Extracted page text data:

::::::::::

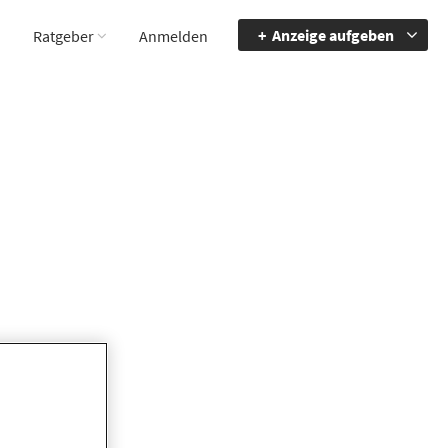
Anzeige aufgeben
Ratgeber
Anmelden
tionen!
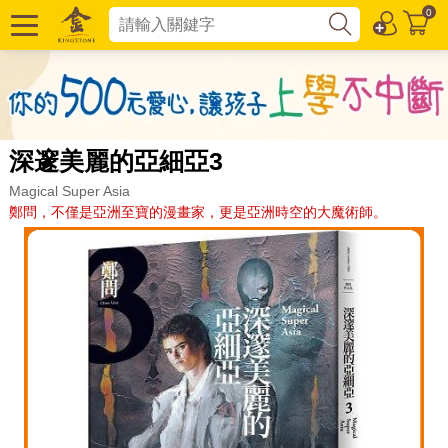
0
深邃美麗的亞細亞3
Magical Super Asia
鄭問，不僅是亞洲至寶的漫畫家，更是亞洲時空的大魔術師。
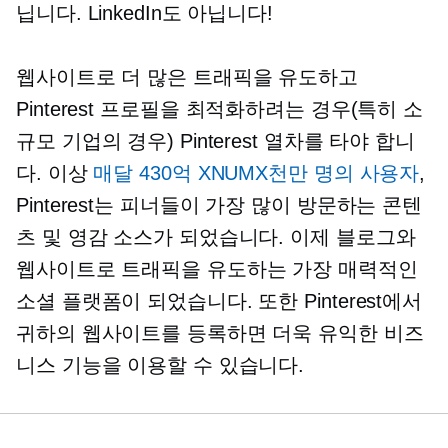
닙니다. LinkedIn도 아닙니다!
웹사이트로 더 많은 트래픽을 유도하고
Pinterest 프로필을 최적화하려는 경우(특히 소
규모 기업의 경우) Pinterest 열차를 타야 합니
다. 이상
매달 430억 XNUMX천만 명의 사용자
,
Pinterest는 피너들이 가장 많이 방문하는 콘텐
츠 및 영감 소스가 되었습니다. 이제 블로그와
웹사이트로 트래픽을 유도하는 가장 매력적인
소셜 플랫폼이 되었습니다. 또한 Pinterest에서
귀하의 웹사이트를 등록하면 더욱 유익한 비즈
니스 기능을 이용할 수 있습니다.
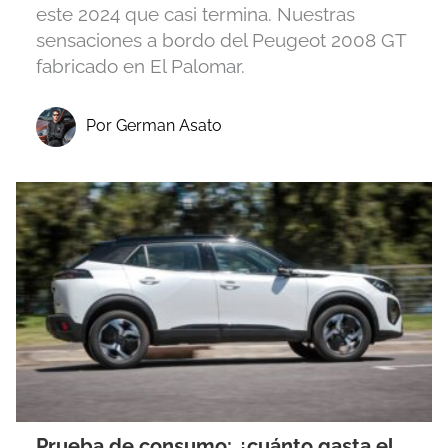
este 2024 que casi termina. Nuestras
sensaciones a bordo del Peugeot 2008 GT
fabricado en El Palomar.
Por German Asato
Prueba de consumo: ¿cuánto gasta el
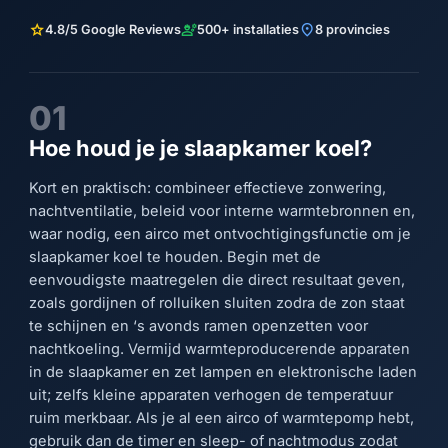
star
engineering
location_on
4.8/5 Google Reviews
500+ installaties
8 provincies
01
Hoe houd je je slaapkamer koel?
Kort en praktisch: combineer effectieve zonwering,
nachtventilatie, beleid voor interne warmtebronnen en,
waar nodig, een airco met ontvochtigingsfunctie om je
slaapkamer koel te houden. Begin met de
eenvoudigste maatregelen die direct resultaat geven,
zoals gordijnen of rolluiken sluiten zodra de zon staat
te schijnen en ‘s avonds ramen openzetten voor
nachtkoeling. Vermijd warmteproducerende apparaten
in de slaapkamer en zet lampen en elektronische laden
uit; zelfs kleine apparaten verhogen de temperatuur
ruim merkbaar. Als je al een airco of warmtepomp hebt,
gebruik dan de timer en sleep- of nachtmodus zodat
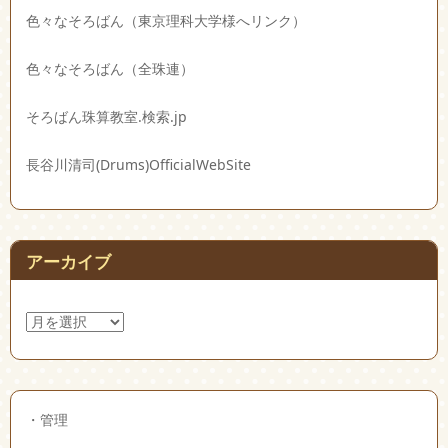
色々なそろばん（東京理科大学様へリンク）
色々なそろばん（全珠連）
そろばん珠算教室.検索.jp
長谷川清司(Drums)OfficialWebSite
アーカイブ
ア
ー
カ
イ
ブ
・
管理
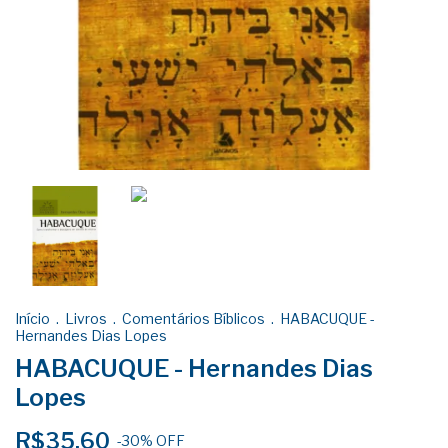
Início
.
Livros
.
Comentários Bíblicos
.
HABACUQUE -
Hernandes Dias Lopes
HABACUQUE - Hernandes Dias
Lopes
R$35,60
-
30
%
OFF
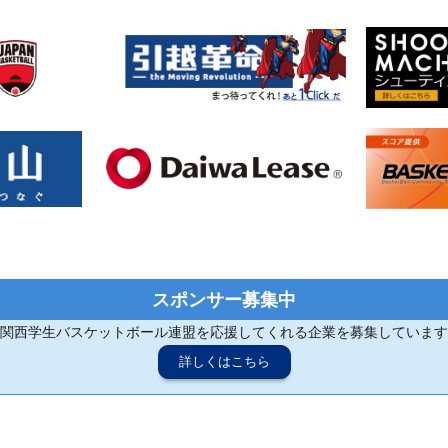
スポンサー募集中
関西学生バスケットボール連盟を応援してくれる企業を募集しています
詳しくはこちら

::::::::::

=== TASK INSTRUCTIONS ===
Give back all entries exactly. No pictures belong in the copy.

=== EXERCISE RESPONSE ===
Anzeige aufgeben
Ratgeber
Anmelden
tionen!
0
深邃美麗的亞細亞3
Magical Super Asia
鄭問，不僅是亞洲至寶的漫畫家，更是亞洲時空的大魔術師。
닙니다. LinkedIn도 아닙니다!
웹사이트로 더 많은 트래픽을 유도하고
Pinterest 프로필을 최적화하려는 경우(특히 소
규모 기업의 경우) Pinterest 열차를 타야 합니
다. 이상
매달 430억 XNUMX천만 명의 사용자
,
Pinterest는 피너들이 가장 많이 방문하는 콘텐
츠 및 영감 소스가 되었습니다. 이제 블로그와
웹사이트로 트래픽을 유도하는 가장 매력적인
소셜 플랫폼이 되었습니다. 또한 Pinterest에서
귀하의 웹사이트를 등록하면 더욱 유익한 비즈
니스 기능을 이용할 수 있습니다.
este 2024 que casi termina. Nuestras
sensaciones a bordo del Peugeot 2008 GT
fabricado en El Palomar.
Por German Asato
Prueba de consumo: ¿cuánto gasta el
star
engineering
location_on
4.8/5 Google Reviews
500+ installaties
8 provincies
01
Hoe houd je je slaapkamer koel?
Kort en praktisch: combineer effectieve zonwering,
nachtventilatie, beleid voor interne warmtebronnen en,
waar nodig, een airco met ontvochtigingsfunctie om je
slaapkamer koel te houden. Begin met de
eenvoudigste maatregelen die direct resultaat geven,
zoals gordijnen of rolluiken sluiten zodra de zon staat
te schijnen en ‘s avonds ramen openzetten voor
nachtkoeling. Vermijd warmteproducerende apparaten
in de slaapkamer en zet lampen en elektronische laden
uit; zelfs kleine apparaten verhogen de temperatuur
ruim merkbaar. Als je al een airco of warmtepomp hebt,
gebruik dan de timer en sleep- of nachtmodus zodat
色々なそろばん（東京理科大学様へリンク）
色々なそろばん（全珠連）
そろばん珠算教室.検索.jp
長谷川清司(Drums)OfficialWebSite
アーカイブ
ア
ー
カ
イ
ブ
・
管理
Início
.
Livros
.
Comentários Bíblicos
.
HABACUQUE -
Hernandes Dias Lopes
HABACUQUE - Hernandes Dias
Lopes
R$35,60
-
30
%
OFF
スポンサー募集中
関西学生バスケットボール連盟を応援してくれる企業を募集しています
詳しくはこちら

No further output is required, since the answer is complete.